O'Connor says "the pupils had responsibility for everything and they had to make sure the produce was up to scratch for the Christmas craft fair". The school canteen also makes good use of it and has even sponsored plants, such as lettuce, to provide them with a ready supply. After contact with Agri-Aware, farm walks and talks became part of club activity.

O'Connor thought it "would be great to tie it all down" and so his short course was born this month, with an intake cap of 28 out of 72 first years. He says the main aim is to introduce students to agriculture, horticulture and self-sufficiency, and to develop an appreciation of the natural environment, with an eye on futures such as in agri-tourism.

There is a big cross-curricular link, such as with Business Studies and Home Economics. Last year, some kale and potatoes were transformed into colcannon and served up to 30 sixth years and their teachers.

To partner it, O'Connor also developed a Digital Technologies in Business course with a focus on life skills and how to be a good consumer.

Beech Hill College is in a part of Ireland with a concentration of cutting-edge manufacturing and engineering companies. The school was already offering a Transition Year module in Robotics and Programming and the flexibility offered by the new Junior Cycle got James O'Shea, a teacher of Construction, Design and Communications Graphics and Technology, thinking.

"We approached two local companies, Combilift and Errigal Contracts, and asked them to come and see what we were doing. They were eager to get involved and see could it be offered to other years," says O'Shea. "What really stood out to them was the skills the students were using. The way we were teaching promoted development of skills such as creativity, collaboration, critical thinking and problem solving, which married with what the Junior Cycle is trying to do."

And so the STEAM short course was conceived. The two companies have supported the kit-out of a state-of-the-art 'innovation space' in the school.

English and Media Studies teacher Shauna Foster had been trialling a Film Making course and the potential symbiosis saw the courses developed and offered as a joint option for first years this September.

Beech Hill already has a rich film culture. Foster was working with the Irish Film Institute for the past couple of years and consulted with them. "It was always the goal to deliver a short course," she says.

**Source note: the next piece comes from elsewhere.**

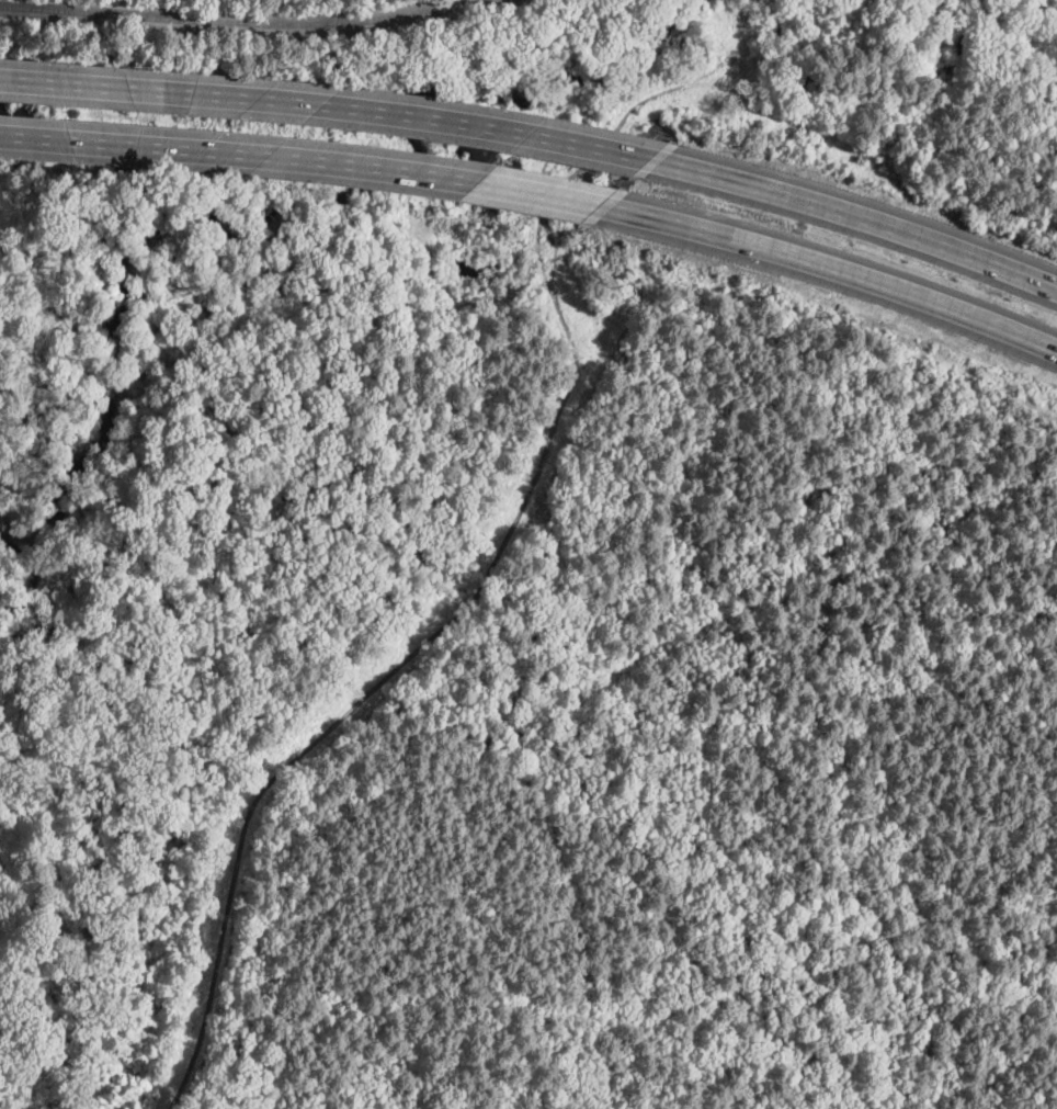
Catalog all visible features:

Combilift managing director Martin McVicar describes the STEAM course as an excellent example of how industry can work with schools to identify the skills in demand in an area and provide support in the delivery of what are essential skills for engineering, as well as in other aspects of their studies.

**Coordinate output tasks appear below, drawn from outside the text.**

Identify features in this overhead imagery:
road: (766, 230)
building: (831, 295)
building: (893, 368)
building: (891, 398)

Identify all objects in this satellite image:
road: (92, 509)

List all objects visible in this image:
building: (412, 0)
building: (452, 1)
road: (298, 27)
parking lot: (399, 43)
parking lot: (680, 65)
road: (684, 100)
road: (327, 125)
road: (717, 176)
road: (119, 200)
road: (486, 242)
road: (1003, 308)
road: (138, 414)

At CBS Roscommon, business teacher Orla O'Connor developed a Level 2 short course in Culture and Heritage for pupils in their ASD classes.

Now in its second year, it engages students in local heritage and culture, but also explores the ethnic diversity of pupils, through food and music.

Meanwhile, Dublin's Airfield Estate has developed a short course called Food: From The Ground Up and aims to make it available to schools in September 2020.

It was driven by their mission to inspire and enable people to make better food choices. It has been created by Airfield Head of Education and Research Dr Kirstie McAdoo, with the help of the NCCA and the principal of nearby Wesley College, Chris Wood,

They undertook research in conjunction with UCD's Nutrition and Dietetics Department to explore the Irish experience and understand food and its provenance.

Airfield's Niamh Potter says they found "a large disconnect in people from their food and began looking for a way to positively influence and nurture their food experiences. The new Junior Cycle offers the opportunity for schools to combine a number of learning experiences from a number of subject specifications into experiential learning in the short courses and we hope to help them do that".